- **SELECTION**
__________

The court must judge all evidence in the light most favorable to the nonmoving party, and all justifiable inferences must be drawn in the nonmoving party's favor. Fernandez v. Bankers Nat'l Life Ins. Co., 906 F.2d 559, 564 (11th Cir. 1990) (citations omitted). However, the evidence must also be viewed within the scope of the evidentiary burden of the respective parties under the substantive law of the case. Id. (citing Anderson, 477 U.S. at 248). If, under this standard, the evidence can be considered such that a reasonable jury could find for the nonmoving party, summary judgment is inappropriate.Id. (citing Celotex, 477 U.S. at 324).

III. Discussion

Plaintiff complains of only four acts of conduct by Defendants in the underlying state court lawsuit as the basis for all three counts: (1) that Defendants misrepresented the amount of the debt owed by Plaintiff to Unifund; (2) that Defendants misrepresented the character of the debt; (3) that Defendants misrepresented the legal status of the debt; and (4) that Defendants sued Plaintiff after the statute of limitations expired. (Am. Compl. ¶¶ 16-19).

A. Count I: FDCPA

Plaintiff claims that Defendants' alleged conduct violated multiple sections of the FDCPA: 15 U.S.C. §§ 1692d, 1692e, and 1692f. Section 1692d prohibits a debt collector from harassing, oppressing, or abusing any person in connection with the collection of a debt. Section 1692e prohibits a debt collector from making false, deceptive, or misleading representations in connection with any debt collection, including the false representation of the amount, character, or legal status of any debt. Section 1692f prohibits a debt collector from using unfair or unconscionable means to collect any debt, including fees incidental to the debt not otherwise authorized by the agreement that created the debt.

Defendants move for summary judgment on the grounds that Plaintiff fails to set forth the specific subsections of § 1692e and § 1692f that Defendants allegedly violated. Further, Defendant argues that even when viewing all of the facts in the light most favorable to Plaintiff, her claims fail because no evidence exists that demonstrates any inaccuracy in the amount or character of Plaintiff's debt. Finally, Defendants submit that the legal status of the debt is undisputed and the state court lawsuit was timely under Florida law. Because there are no genuine issues of triable fact on any of the purported deficiencies in the underlying state court lawsuit, Plaintiff's FDCPA claims fail as a matter of law.

__________

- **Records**

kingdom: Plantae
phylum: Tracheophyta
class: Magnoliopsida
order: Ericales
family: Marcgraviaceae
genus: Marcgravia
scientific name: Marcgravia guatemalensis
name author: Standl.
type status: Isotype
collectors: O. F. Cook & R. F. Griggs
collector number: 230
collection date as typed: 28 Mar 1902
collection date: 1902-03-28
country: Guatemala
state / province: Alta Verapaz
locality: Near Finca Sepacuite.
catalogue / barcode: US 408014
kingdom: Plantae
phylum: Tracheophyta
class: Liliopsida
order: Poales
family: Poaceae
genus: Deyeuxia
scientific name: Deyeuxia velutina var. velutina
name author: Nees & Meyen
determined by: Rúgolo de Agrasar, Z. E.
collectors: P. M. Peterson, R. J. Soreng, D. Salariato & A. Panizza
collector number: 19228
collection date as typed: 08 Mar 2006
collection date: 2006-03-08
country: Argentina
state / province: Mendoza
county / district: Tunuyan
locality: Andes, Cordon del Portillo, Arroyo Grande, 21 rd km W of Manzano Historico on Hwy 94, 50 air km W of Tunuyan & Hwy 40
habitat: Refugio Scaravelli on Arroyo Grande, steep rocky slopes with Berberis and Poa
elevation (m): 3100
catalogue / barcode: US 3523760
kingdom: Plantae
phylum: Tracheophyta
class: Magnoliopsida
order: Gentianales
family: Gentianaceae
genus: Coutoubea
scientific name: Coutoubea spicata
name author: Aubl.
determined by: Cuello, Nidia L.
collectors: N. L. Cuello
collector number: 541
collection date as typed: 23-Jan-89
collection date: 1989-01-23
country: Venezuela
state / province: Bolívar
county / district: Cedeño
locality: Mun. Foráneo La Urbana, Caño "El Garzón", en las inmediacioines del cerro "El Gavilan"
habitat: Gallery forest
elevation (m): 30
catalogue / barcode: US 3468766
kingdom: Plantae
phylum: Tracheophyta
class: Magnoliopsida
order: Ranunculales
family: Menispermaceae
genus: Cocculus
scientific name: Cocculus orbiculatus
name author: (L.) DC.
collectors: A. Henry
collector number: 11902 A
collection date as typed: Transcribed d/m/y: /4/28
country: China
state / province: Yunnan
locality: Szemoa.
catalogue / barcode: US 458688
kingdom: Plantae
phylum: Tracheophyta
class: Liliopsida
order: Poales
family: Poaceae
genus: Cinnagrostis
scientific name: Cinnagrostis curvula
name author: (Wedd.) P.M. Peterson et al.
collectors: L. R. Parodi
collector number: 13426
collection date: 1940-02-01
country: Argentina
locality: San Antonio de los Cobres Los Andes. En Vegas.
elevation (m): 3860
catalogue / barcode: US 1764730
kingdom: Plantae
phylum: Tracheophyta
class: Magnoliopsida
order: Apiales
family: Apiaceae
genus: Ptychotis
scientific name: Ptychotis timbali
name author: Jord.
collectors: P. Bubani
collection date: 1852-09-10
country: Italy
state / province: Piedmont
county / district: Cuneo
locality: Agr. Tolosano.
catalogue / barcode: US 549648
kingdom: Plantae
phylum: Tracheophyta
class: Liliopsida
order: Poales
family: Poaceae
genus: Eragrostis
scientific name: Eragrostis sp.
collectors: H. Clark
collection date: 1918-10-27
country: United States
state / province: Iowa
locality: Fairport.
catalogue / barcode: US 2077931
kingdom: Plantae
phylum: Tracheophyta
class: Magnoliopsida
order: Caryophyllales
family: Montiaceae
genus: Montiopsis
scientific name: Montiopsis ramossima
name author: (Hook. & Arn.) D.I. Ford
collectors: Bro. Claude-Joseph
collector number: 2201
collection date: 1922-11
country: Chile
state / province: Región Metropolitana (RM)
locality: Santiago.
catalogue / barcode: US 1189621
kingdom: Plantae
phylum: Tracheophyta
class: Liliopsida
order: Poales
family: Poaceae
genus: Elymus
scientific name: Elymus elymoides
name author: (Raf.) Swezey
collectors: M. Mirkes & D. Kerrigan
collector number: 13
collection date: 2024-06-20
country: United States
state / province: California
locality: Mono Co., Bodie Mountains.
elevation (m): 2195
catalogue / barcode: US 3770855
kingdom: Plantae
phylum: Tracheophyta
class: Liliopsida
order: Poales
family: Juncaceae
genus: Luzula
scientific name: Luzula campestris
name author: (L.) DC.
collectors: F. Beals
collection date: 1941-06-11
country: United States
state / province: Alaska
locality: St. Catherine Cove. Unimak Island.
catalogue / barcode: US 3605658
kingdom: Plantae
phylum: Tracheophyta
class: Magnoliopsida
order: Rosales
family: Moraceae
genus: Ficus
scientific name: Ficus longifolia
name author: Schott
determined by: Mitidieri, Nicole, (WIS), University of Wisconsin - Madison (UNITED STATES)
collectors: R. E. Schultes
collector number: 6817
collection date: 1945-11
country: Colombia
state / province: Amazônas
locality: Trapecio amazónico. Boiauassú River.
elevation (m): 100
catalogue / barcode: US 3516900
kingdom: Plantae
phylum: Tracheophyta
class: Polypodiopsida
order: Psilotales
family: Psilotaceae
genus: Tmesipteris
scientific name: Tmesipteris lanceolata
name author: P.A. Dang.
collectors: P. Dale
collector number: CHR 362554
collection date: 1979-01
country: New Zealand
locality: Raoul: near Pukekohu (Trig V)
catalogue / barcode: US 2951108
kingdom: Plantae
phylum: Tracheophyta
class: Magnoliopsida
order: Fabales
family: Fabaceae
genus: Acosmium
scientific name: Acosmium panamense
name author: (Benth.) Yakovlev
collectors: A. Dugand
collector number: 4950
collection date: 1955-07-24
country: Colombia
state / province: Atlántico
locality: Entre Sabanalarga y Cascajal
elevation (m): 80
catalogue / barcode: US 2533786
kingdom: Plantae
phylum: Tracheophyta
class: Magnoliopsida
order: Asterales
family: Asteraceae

__________

- **REQUESTS**
1. Answer these questions about the court opinion:
(a) Which case is cited for the rule that all evidence must be judged in the light most favorable to the nonmoving party?
(b) How many acts of conduct by Defendants does Plaintiff complain of as the basis for all three counts?
(c) Which three sections of the FDCPA does Plaintiff claim Defendants violated?
2. Proceed with the court opinion, picking up right after its last sentence.
You won't need the records for any of this.

- **RESPONSE LIST**
1.
(a) Fernandez v. Bankers Nat'l Life Ins. Co., 906 F.2d 559, 564 (11th Cir. 1990)
(b) Four
(c) 15 U.S.C. §§ 1692d, 1692e, and 1692f

2.
Defendants are entitled to summary judgment on Plaintiff's claim under § 1692d, which prohibits debt collectors from engaging in "any conduct the natural consequence of which is to harass, oppress, or abuse any person in connection with the collection of a debt." 15 U.S.C. § 1692d. Listed in the statute are examples of abusive conduct, "including the use of violence or threats of violence, the use of obscene or profane language, the publishing of a list of debtors who have refused to pay a debt, the advertising for sale of a debt in order to coerce payment, and the making of harassing telephone calls." Gionis v. Javitch, Block Rathbone, 405 F. Supp. 2d 856, 866 (S.D. Ohio 2005) (citing § 1692d). Neither Plaintiff's complaint nor her response contains any factual allegation or evidence to support a finding that Defendants' alleged conduct is the type contemplated by § 1692d. Plaintiff appears to claim that Defendants violated § 1692d merely by filing the state court lawsuit. Because the filing of a lawsuit is not within the scope of prohibited activities that § 1692d contemplates, Defendants are entitled to summary judgment on this claim. See also Harvey v. Great Seneca Fin. Corp., 453 F.3d 324, 330 (6th Cir. 2005) (holding that the filing of a debt-collection lawsuit without the immediate means of proving the debt does not have the natural consequence of harassing, abusing, or oppressing a debtor).

As Defendants correctly point out, Plaintiff fails to state the specific subsections of §§ 1692e and 1692f that Defendants allegedly violated. As for § 1692e, the court gives Plaintiff the benefit of the doubt (based on the allegations in the complaint and her response to the instant motion) that she intends to bring a claim under § 1692e(2)(A), which makes it a false, deceptive, or misleading representation in connection with the collection of a debt for the debt collector to falsely represent the character, amount, or legal status of a debt. Also, based on Plaintiff's response, the court deduces that the § 1692f "unconscionable conduct" of which Plaintiff complains is Defendants' filing of an allegedly time-barred lawsuit. Plaintiff fails to allege any other statutory basis for relief.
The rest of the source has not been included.